There are several workarounds that could help to prevent agent failures caused by this issue:

Workaround 1

By default, the Jenkins NodeProvisioner makes its decision based on Load statistics and gives acceptable average Queue waiting time results while preventing over provisioning.

There are however provisioning strategies in Jenkins that aim to boost agent provisioning, in the context of Kubernetes:

Those strategies launch agents as soon as they are needed. In a scenario where build tasks are launched in bulk, several agent pods may be scheduled almost simultaneously and provoke this Resource Quotas issue.
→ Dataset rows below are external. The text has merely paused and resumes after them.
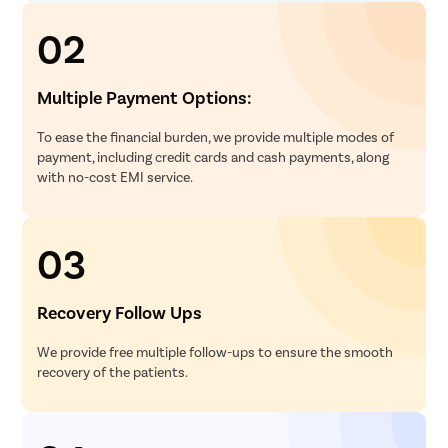
02
Multiple Payment Options:
To ease the financial burden, we provide multiple modes of
payment, including credit cards and cash payments, along
with no-cost EMI service.
03
Recovery Follow Ups
We provide free multiple follow-ups to ensure the smooth
recovery of the patients.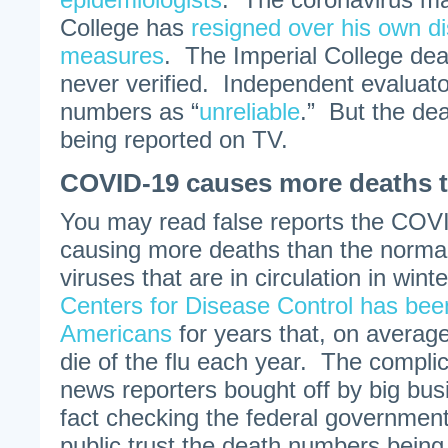
College has
resigned over his own d
measures
. The Imperial College dea
never verified. Independent evaluat
numbers as “
unreliable
.” But the de
being reported on TV.
COVID-19 causes more deaths t
You may read false reports the COVI
causing more deaths than the normal 
viruses that are in circulation in win
Centers for Disease Control has bee
Americans
for years that, on averag
die of the flu each year. The compli
news reporters bought off by big bus
fact checking the federal governme
public trust the death numbers being 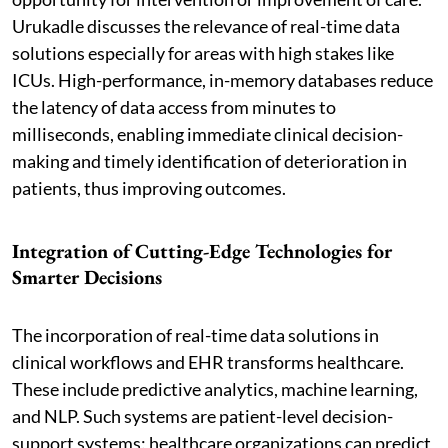
Urukadle discusses the relevance of real-time data
solutions especially for areas with high stakes like
ICUs. High-performance, in-memory databases reduce
the latency of data access from minutes to
milliseconds, enabling immediate clinical decision-
making and timely identification of deterioration in
patients, thus improving outcomes.
Integration of Cutting-Edge Technologies for
Smarter Decisions
The incorporation of real-time data solutions in
clinical workflows and EHR transforms healthcare.
These include predictive analytics, machine learning,
and NLP. Such systems are patient-level decision-
support systems: healthcare organizations can predict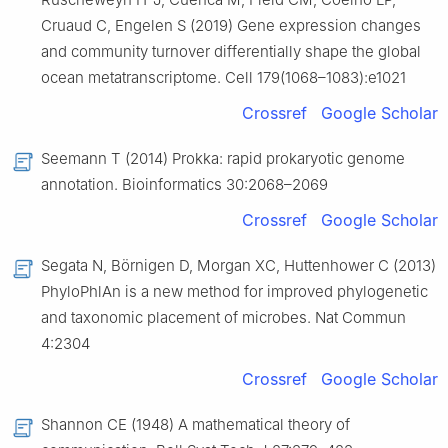
Cruaud C, Engelen S (2019) Gene expression changes
and community turnover differentially shape the global
ocean metatranscriptome. Cell 179(1068–1083):e1021
Crossref
Google Scholar
Seemann T (2014) Prokka: rapid prokaryotic genome
annotation. Bioinformatics 30:2068–2069
Crossref
Google Scholar
Segata N, Börnigen D, Morgan XC, Huttenhower C (2013)
PhyloPhlAn is a new method for improved phylogenetic
and taxonomic placement of microbes. Nat Commun
4:2304
Crossref
Google Scholar
Shannon CE (1948) A mathematical theory of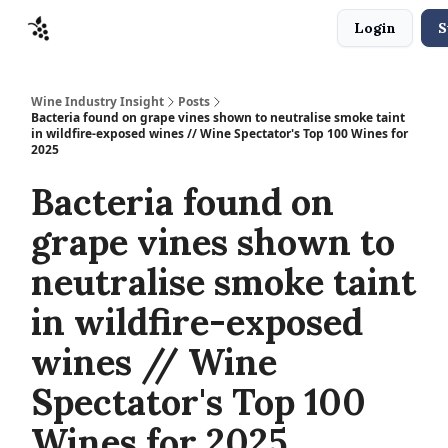
Login
S
Sponsors
Advertise
About
Contact
Wine Industry Insight
Posts
Bacteria found on grape vines shown to neutralise smoke taint
in wildfire-exposed wines // Wine Spectator's Top 100 Wines for
2025
Bacteria found on
grape vines shown to
neutralise smoke taint
in wildfire-exposed
wines // Wine
Spectator's Top 100
Wines for 2025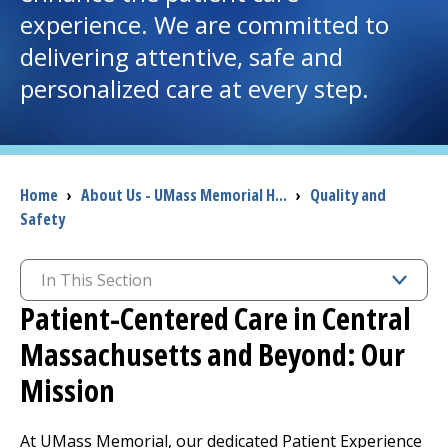
experience. We are committed to
I want to...
delivering attentive, safe and
personalized care at every step.
Careers
Access myChart
(opens in a new tab)
Breadcrumb
Home
›
About Us - UMass Memorial H...
›
Quality and
Patients and Visitors
Safety
Health Professionals
In This Section
Patient-Centered Care in Central
Donate
Massachusetts and Beyond: Our
The Clinical Partner of
UMass Chan Medical School
Mission
At UMass Memorial, our dedicated Patient Experience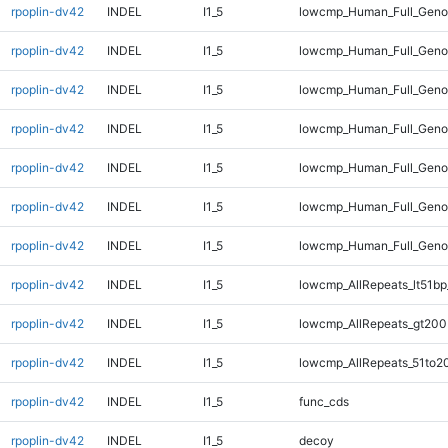
rpoplin-dv42
INDEL
I1_5
lowcmp_Human_Full_Genom
rpoplin-dv42
INDEL
I1_5
lowcmp_Human_Full_Genom
rpoplin-dv42
INDEL
I1_5
lowcmp_Human_Full_Genom
rpoplin-dv42
INDEL
I1_5
lowcmp_Human_Full_Genom
rpoplin-dv42
INDEL
I1_5
lowcmp_Human_Full_Geno
rpoplin-dv42
INDEL
I1_5
lowcmp_Human_Full_Geno
rpoplin-dv42
INDEL
I1_5
lowcmp_Human_Full_Gen
rpoplin-dv42
INDEL
I1_5
lowcmp_AllRepeats_lt51bp
rpoplin-dv42
INDEL
I1_5
lowcmp_AllRepeats_gt200
rpoplin-dv42
INDEL
I1_5
lowcmp_AllRepeats_51to2
rpoplin-dv42
INDEL
I1_5
func_cds
rpoplin-dv42
INDEL
I1_5
decoy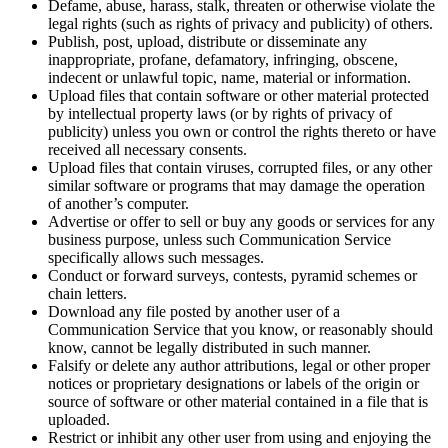
Defame, abuse, harass, stalk, threaten or otherwise violate the
legal rights (such as rights of privacy and publicity) of others.
Publish, post, upload, distribute or disseminate any
inappropriate, profane, defamatory, infringing, obscene,
indecent or unlawful topic, name, material or information.
Upload files that contain software or other material protected
by intellectual property laws (or by rights of privacy of
publicity) unless you own or control the rights thereto or have
received all necessary consents.
Upload files that contain viruses, corrupted files, or any other
similar software or programs that may damage the operation
of another’s computer.
Advertise or offer to sell or buy any goods or services for any
business purpose, unless such Communication Service
specifically allows such messages.
Conduct or forward surveys, contests, pyramid schemes or
chain letters.
Download any file posted by another user of a
Communication Service that you know, or reasonably should
know, cannot be legally distributed in such manner.
Falsify or delete any author attributions, legal or other proper
notices or proprietary designations or labels of the origin or
source of software or other material contained in a file that is
uploaded.
Restrict or inhibit any other user from using and enjoying the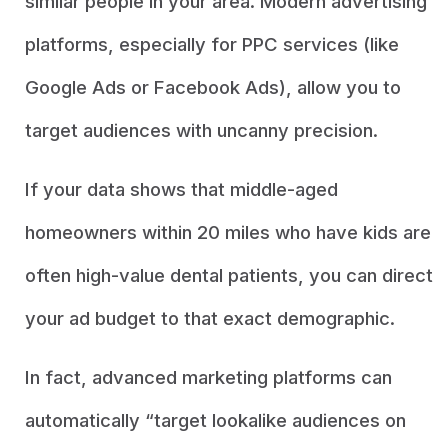
similar people in your area. Modern advertising
platforms, especially for PPC services (like
Google Ads or Facebook Ads), allow you to
target audiences with uncanny precision.
If your data shows that middle-aged
homeowners within 20 miles who have kids are
often high-value dental patients, you can direct
your ad budget to that exact demographic.
In fact, advanced marketing platforms can
automatically “target lookalike audiences on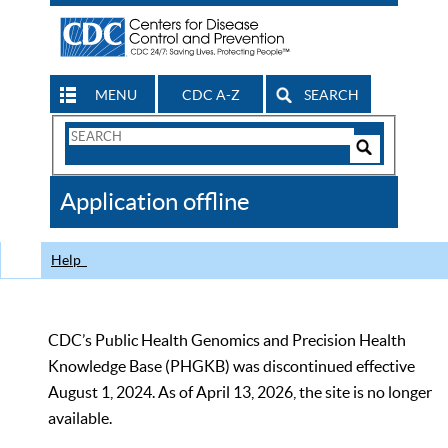
MENU
CDC A-Z
SEARCH
Search
Form
Search
Controls
The
Application offline
CDC
Help
CDC’s Public Health Genomics and Precision Health
Knowledge Base (PHGKB) was discontinued effective
August 1, 2024. As of April 13, 2026, the site is no longer
available.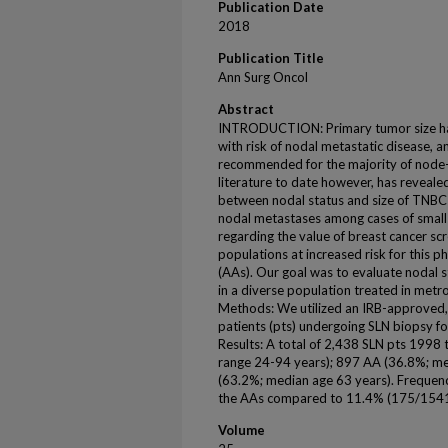
Publication Date
2018
Publication Title
Ann Surg Oncol
Abstract
INTRODUCTION: Primary tumor size has h
with risk of nodal metastatic disease, 
recommended for the majority of node-
literature to date however, has reveale
between nodal status and size of TNBC t
nodal metastases among cases of small
regarding the value of breast cancer s
populations at increased risk for this 
(AAs). Our goal was to evaluate nodal s
in a diverse population treated in metr
Methods: We utilized an IRB-approved,
patients (pts) undergoing SLN biopsy for
Results: A total of 2,438 SLN pts 1998
range 24-94 years); 897 AA (36.8%; m
(63.2%; median age 63 years). Frequ
the AAs compared to 11.4% (175/1541
Volume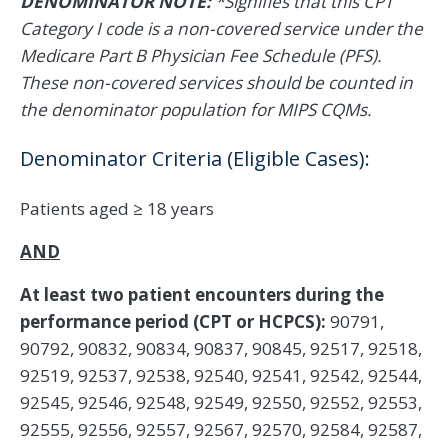
DENOMINATOR NOTE:
*Signifies that this CPT
Category I code is a non-covered service under the
Medicare Part B Physician Fee Schedule (PFS).
These non-covered services should be counted in
the denominator population for MIPS CQMs.
Denominator Criteria (Eligible Cases):
Patients aged ≥ 18 years
AND
At least two patient encounters during the
performance period (CPT or HCPCS):
90791,
90792, 90832, 90834, 90837, 90845, 92517, 92518,
92519, 92537, 92538, 92540, 92541, 92542, 92544,
92545, 92546, 92548, 92549, 92550, 92552, 92553,
92555, 92556, 92557, 92567, 92570, 92584, 92587,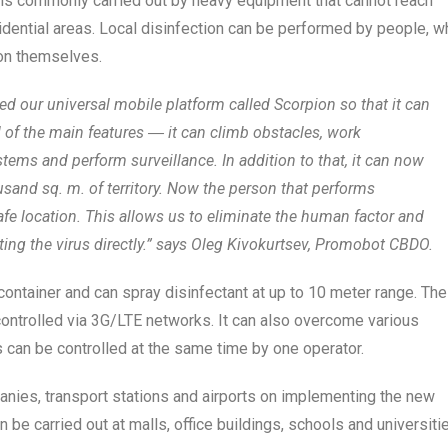
 is commonly carried out by heavy equipment that cannot reach
sidential areas. Local disinfection can be performed by people, w
r on themselves.
 our universal mobile platform called Scorpion so that it can
l of the main features ― it can climb obstacles, work
tems and perform surveillance. In addition to that, it can now
usand sq. m. of territory. Now the person that performs
afe location. This allows us to eliminate the human factor and
ting the virus directly.” says Oleg Kivokurtsev, Promobot CBDO.
container and can spray disinfectant at up to 10 meter range. The
controlled via 3G/LTE networks. It can also overcome various
s can be controlled at the same time by one operator.
anies, transport stations and airports on implementing the new
 be carried out at malls, office buildings, schools and universiti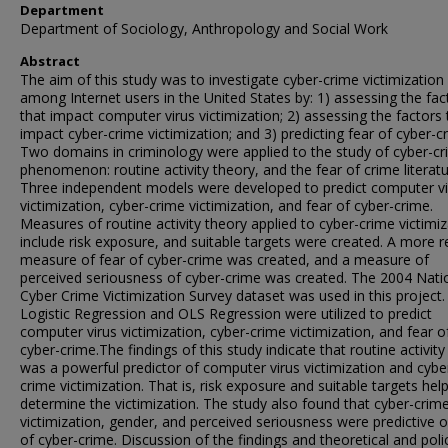
Department
Department of Sociology, Anthropology and Social Work
Abstract
The aim of this study was to investigate cyber-crime victimization
among Internet users in the United States by: 1) assessing the fac
that impact computer virus victimization; 2) assessing the factors 
impact cyber-crime victimization; and 3) predicting fear of cyber-c
Two domains in criminology were applied to the study of cyber-c
phenomenon: routine activity theory, and the fear of crime literatu
Three independent models were developed to predict computer vi
victimization, cyber-crime victimization, and fear of cyber-crime.
Measures of routine activity theory applied to cyber-crime victimi
include risk exposure, and suitable targets were created. A more re
measure of fear of cyber-crime was created, and a measure of
perceived seriousness of cyber-crime was created. The 2004 Nati
Cyber Crime Victimization Survey dataset was used in this project.
Logistic Regression and OLS Regression were utilized to predict
computer virus victimization, cyber-crime victimization, and fear o
cyber-crime.The findings of this study indicate that routine activity
was a powerful predictor of computer virus victimization and cybe
crime victimization. That is, risk exposure and suitable targets hel
determine the victimization. The study also found that cyber-crim
victimization, gender, and perceived seriousness were predictive o
of cyber-crime. Discussion of the findings and theoretical and poli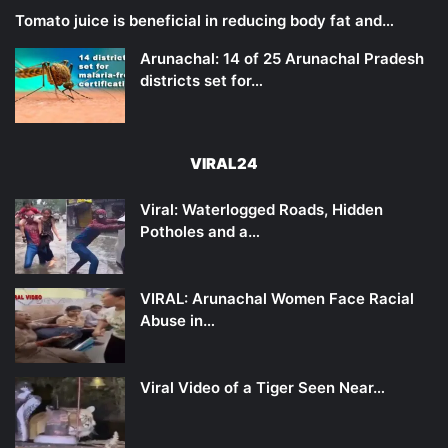
Tomato juice is beneficial in reducing body fat and…
Arunachal: 14 of 25 Arunachal Pradesh
districts set for…
VIRAL24
Viral: Waterlogged Roads, Hidden
Potholes and a…
VIRAL: Arunachal Women Face Racial
Abuse in…
Viral Video of a Tiger Seen Near…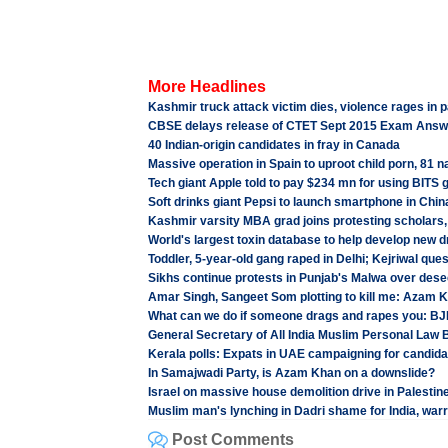
More Headlines
Kashmir truck attack victim dies, violence rages in p
CBSE delays release of CTET Sept 2015 Exam Answ
40 Indian-origin candidates in fray in Canada
Massive operation in Spain to uproot child porn, 81 
Tech giant Apple told to pay $234 mn for using BITS 
Soft drinks giant Pepsi to launch smartphone in Chin
Kashmir varsity MBA grad joins protesting scholars, 
World's largest toxin database to help develop new 
Toddler, 5-year-old gang raped in Delhi; Kejriwal que
Sikhs continue protests in Punjab's Malwa over dese
Amar Singh, Sangeet Som plotting to kill me: Azam 
What can we do if someone drags and rapes you: BJ
General Secretary of All India Muslim Personal Law
Kerala polls: Expats in UAE campaigning for candid
In Samajwadi Party, is Azam Khan on a downslide?
Israel on massive house demolition drive in Palestin
Muslim man's lynching in Dadri shame for India, warr
Post Comments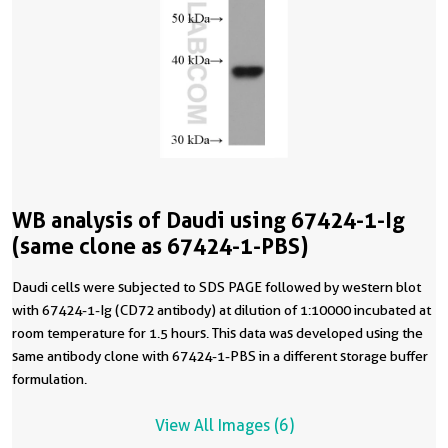
WB analysis of Daudi using 67424-1-Ig
(same clone as 67424-1-PBS)
Daudi cells were subjected to SDS PAGE followed by western blot
with 67424-1-Ig (CD72 antibody) at dilution of 1:10000 incubated at
room temperature for 1.5 hours. This data was developed using the
same antibody clone with 67424-1-PBS in a different storage buffer
formulation.
View All Images (6)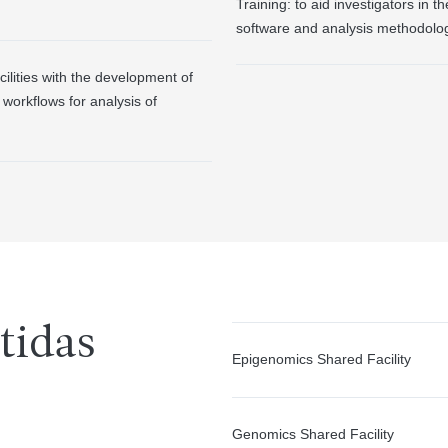
Training: to aid investigators in t
software and analysis methodolog
ilities with the development of
workflows for analysis of
tidas
Epigenomics Shared Facility
Genomics Shared Facility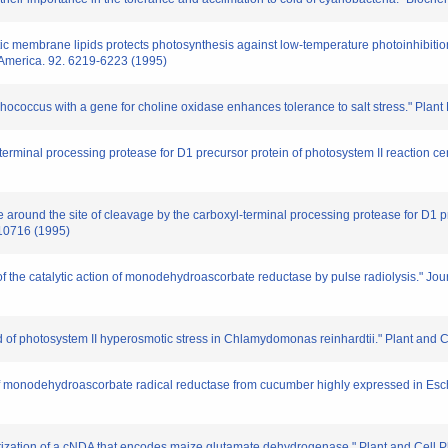
stic membrane lipids protects photosynthesis against low-temperature photoinhibitio
 America. 92. 6219-6223 (1995)
hococcus with a gene for choline oxidase enhances tolerance to salt stress." Plant
xyl-terminal processing protease for D1 precursor protein of photosystem II reaction c
ure around the site of cleavage by the carboxyl-terminal processing protease for D1 p
-10716 (1995)
 of the catalytic action of monodehydroascorbate reductase by pulse radiolysis." Jo
d of photosystem II hyperosmotic stress in Chlamydomonas reinhardtii." Plant and 
of monodehydroascorbate radical reductase from cucumber highly expressed in Escher
terization of a cNDA that encodes maize glutamate dehydrogenase." Plant and Cell 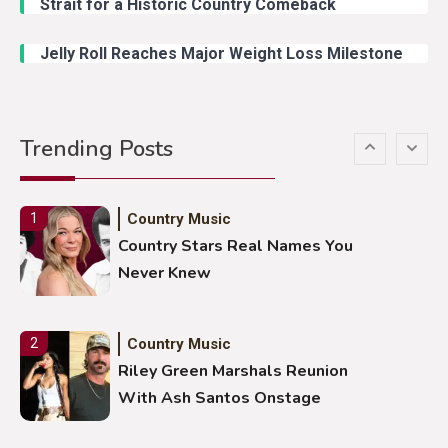
Strait for a Historic Country Comeback
Duck Hodges Goes Viral
Jelly Roll Reaches Major Weight Loss Milestone
Country Music
5
Gabby Barrett Toby Keith Cover
Trending Posts
Stuns Ohio Crowd
Country Music
1
Country Stars Real Names You
Never Knew
Country Music
2
Riley Green Marshals Reunion
With Ash Santos Onstage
Whereas the default strategy would give a more gradual behavior.

Therefore a workaround is to disable those provisioning strategies:

  • Disable the NoDelayProvisioningStrategy by adding the system property -Dio.jenkins.plugins.kubernetes.disableNoDelayProvisioning=true on controller’s startup

  • If using CloudBees Core on Modern Cloud Platform, Disable the KubernetesNodeProvisionerStrategy. by adding the system property -Dcom.cloudbees.jenkins.plugins.kube.KubernetesNodeProvisionerStrategy.enabled=false on controller’s startup

This would require a restart of the controller. See How to add Java arguments to Jenkins?.

Disabling those strategies may result in a "slower" provisioning time overall, that could be negligible depending on the workload of the controller.

Workaround 2

Avoid scheduling too many builds in bulk. Instead of launching hundreds of tasks at once, throttle the scheduling by for example launching tasks in smaller chunks.

Workaround 3

If acceptable and possible:

  • remove the Resource Quotas in the namespace where agents are spun up.

*Note: This might not be possible in GKE, see https://cloud.google.com/kubernetes-engine/quotas

Reduce / Disable Backoff period (CloudBees Core on Modern Cloud Platform)

In CloudBees Core on Modern Cloud Platform, the Kube Agent Management plugin sets up a exponential backoff period for agent provisioning failure. Jenkins waits a certain amount of time before retrying to provision a specific agent template.

When hitting that kubernetes issue due to the Resource Quotas, the re-provisioning of the failed agent may be considerably delayed by this backoff period. In environments were this is a problem, an additional workaround is to either disable the backoff period or reduce the maximum backoff time that Jenkins should wait before retrying to provision the same agent.

  • The maximum backoff period maybe be decreased by adding the system property com.cloudbees.jenkins.plugins.kube.common.PlannedSlaveSet.maxBackOffSeconds=<valueInSeconds> (default is 300).

  • Since version 1.1.32 of the Kube Agent Management plugin, the backoff period may be disabled by adding the system property com.cloudbees.jenkins.plugins.kube.Config.enableBackoff=false (default to true)

This workaround does not prevent Agent failures but prevent delaying the re-provisioning of failed agent.